» **BLOC DE TEXTE**:
☆ ☆ ☆ ☆ ☆
La Yougoslavie une fois éclatée entre les trois États censés représenter les trois principaux peuples qui l'avaient formée dans le passé - Slovènes, Croates et Serbes -, les grandes puissances se sont retrouvées ensemble pour donner à la Bosnie-Herzégovine et à la Macédoine, deux régions qui constituent une véritable mosaïque de peuples, le statut d'un État internationalement reconnu (en mettant cependant un bémol pour la Macédoine, en raison de l'opposition du minuscule impérialisme grec voisin).
☆ ☆ ☆ ☆ ☆
» **DONNÉES FOURNIES**:
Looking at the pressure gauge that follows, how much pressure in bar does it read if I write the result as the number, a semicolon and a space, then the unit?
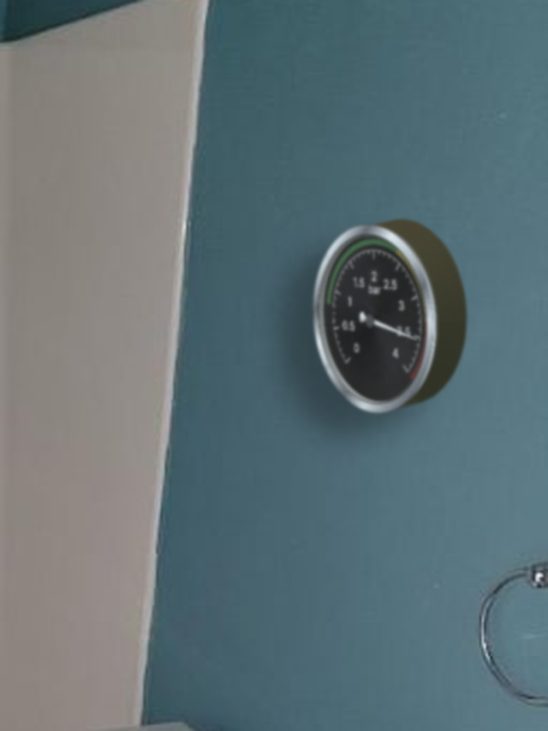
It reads 3.5; bar
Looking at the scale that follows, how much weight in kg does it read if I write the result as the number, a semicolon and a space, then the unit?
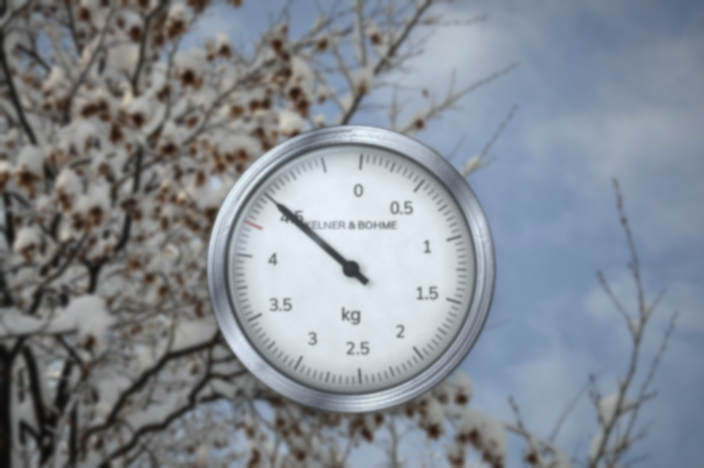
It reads 4.5; kg
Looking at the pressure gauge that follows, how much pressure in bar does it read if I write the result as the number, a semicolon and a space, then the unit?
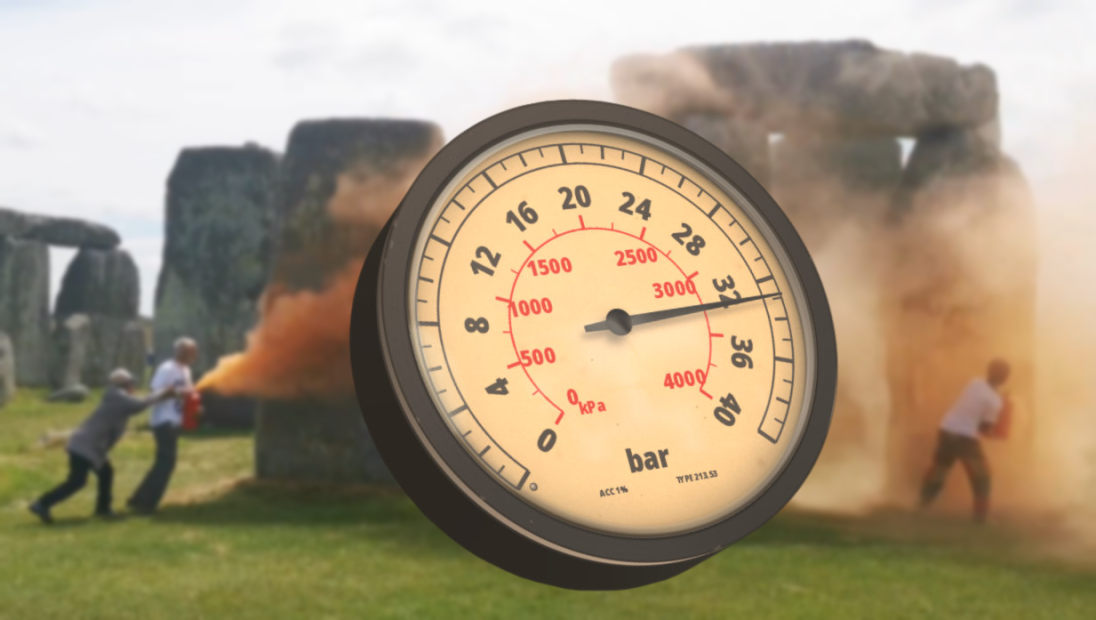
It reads 33; bar
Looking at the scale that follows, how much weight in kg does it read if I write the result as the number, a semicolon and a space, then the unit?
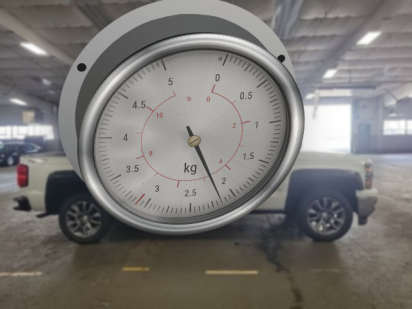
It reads 2.15; kg
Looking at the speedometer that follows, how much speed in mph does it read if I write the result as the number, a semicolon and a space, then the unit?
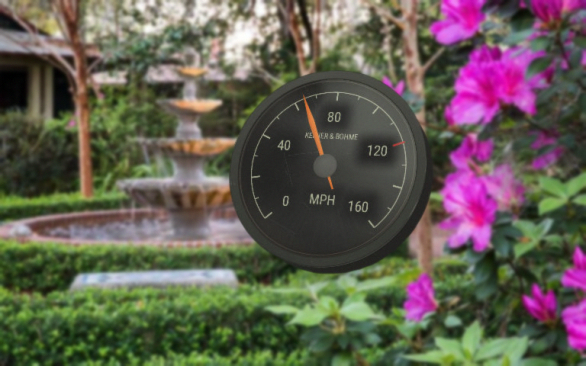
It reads 65; mph
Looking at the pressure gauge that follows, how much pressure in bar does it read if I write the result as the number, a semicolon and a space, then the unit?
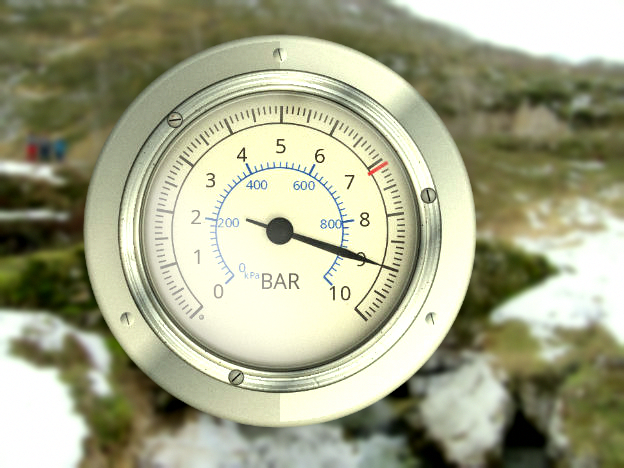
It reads 9; bar
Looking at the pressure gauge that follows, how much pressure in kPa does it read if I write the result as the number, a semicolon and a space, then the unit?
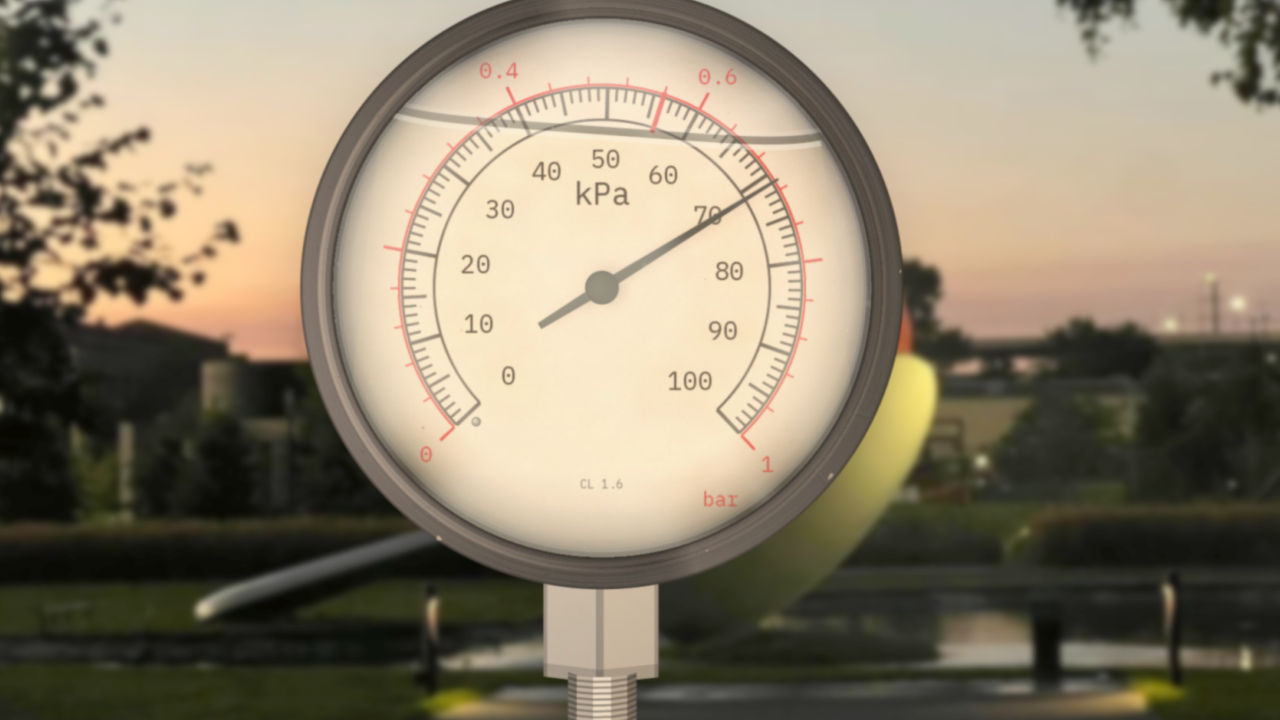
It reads 71; kPa
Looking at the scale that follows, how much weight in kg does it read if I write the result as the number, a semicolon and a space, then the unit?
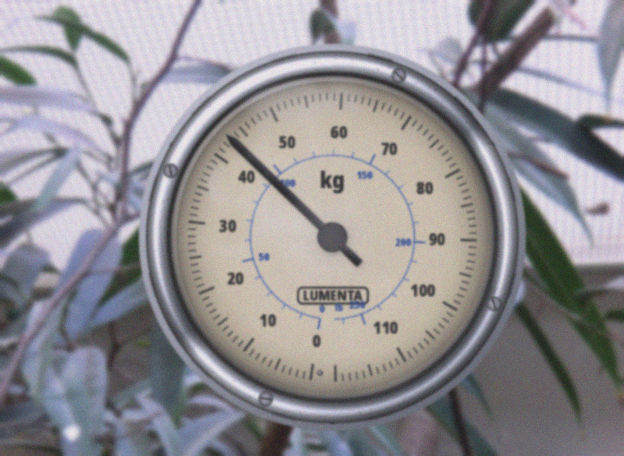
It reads 43; kg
☆ ☆ ☆ ☆ ☆
» **MISE EN APPLICATION**:
[1] Reproduisez à l'identique le passage du texte sur l'éclatement de la Yougoslavie qui s'ouvre sur les mots « La Yougoslavie une » et se clôt sur « impérialisme grec voisin). ».
[2] Poursuivez le texte consacré à l'éclatement de la Yougoslavie au-delà de sa dernière phrase.

» **RÉSULTATS DE L'EXERCICE**:
[1]
La Yougoslavie une fois éclatée entre les trois États censés représenter les trois principaux peuples qui l'avaient formée dans le passé - Slovènes, Croates et Serbes -, les grandes puissances se sont retrouvées ensemble pour donner à la Bosnie-Herzégovine et à la Macédoine, deux régions qui constituent une véritable mosaïque de peuples, le statut d'un État internationalement reconnu (en mettant cependant un bémol pour la Macédoine, en raison de l'opposition du minuscule impérialisme grec voisin).

[2]
On connaît la suite. Le clan que les puissances impérialistes ont reconnu pour dirigeant de la Bosnie-Herzégovine, celui d'Izetbegovic, prétendait représenter la composante bosniaque-musulmane de la population. Mais cette composante de la population de la Bosnie n'est que la plus importante des minorités avec 49 % de la population. Les Serbes en représentent 30 %, les Croates 7 %, sans même parler de ces 11 % qui ne se reconnaissaient aucune autre nationalité que celle de Yougoslaves. Il s'est tout naturellement trouvé d'autres clans aspirant au pouvoir, ni plus ni moins réactionnaires qu'Izetbegovic, pour prétendre représenter les intérêts, qui des Serbes de Bosnie, qui des Croates et pour proclamer "l'indépendance" de leurs territoires par rapport à l'État de Bosnie-Herzégovine. Et commença alors cette guerre civile de Bosnie, la plus horrible et en tout cas la plus longue de toutes les guerres civiles, ouvertes ou latentes, qui déchirent l'ancienne Yougoslavie (dans la Krajina croate, dans le Kosovo, en Slavonie, en Voïvodine, etc.).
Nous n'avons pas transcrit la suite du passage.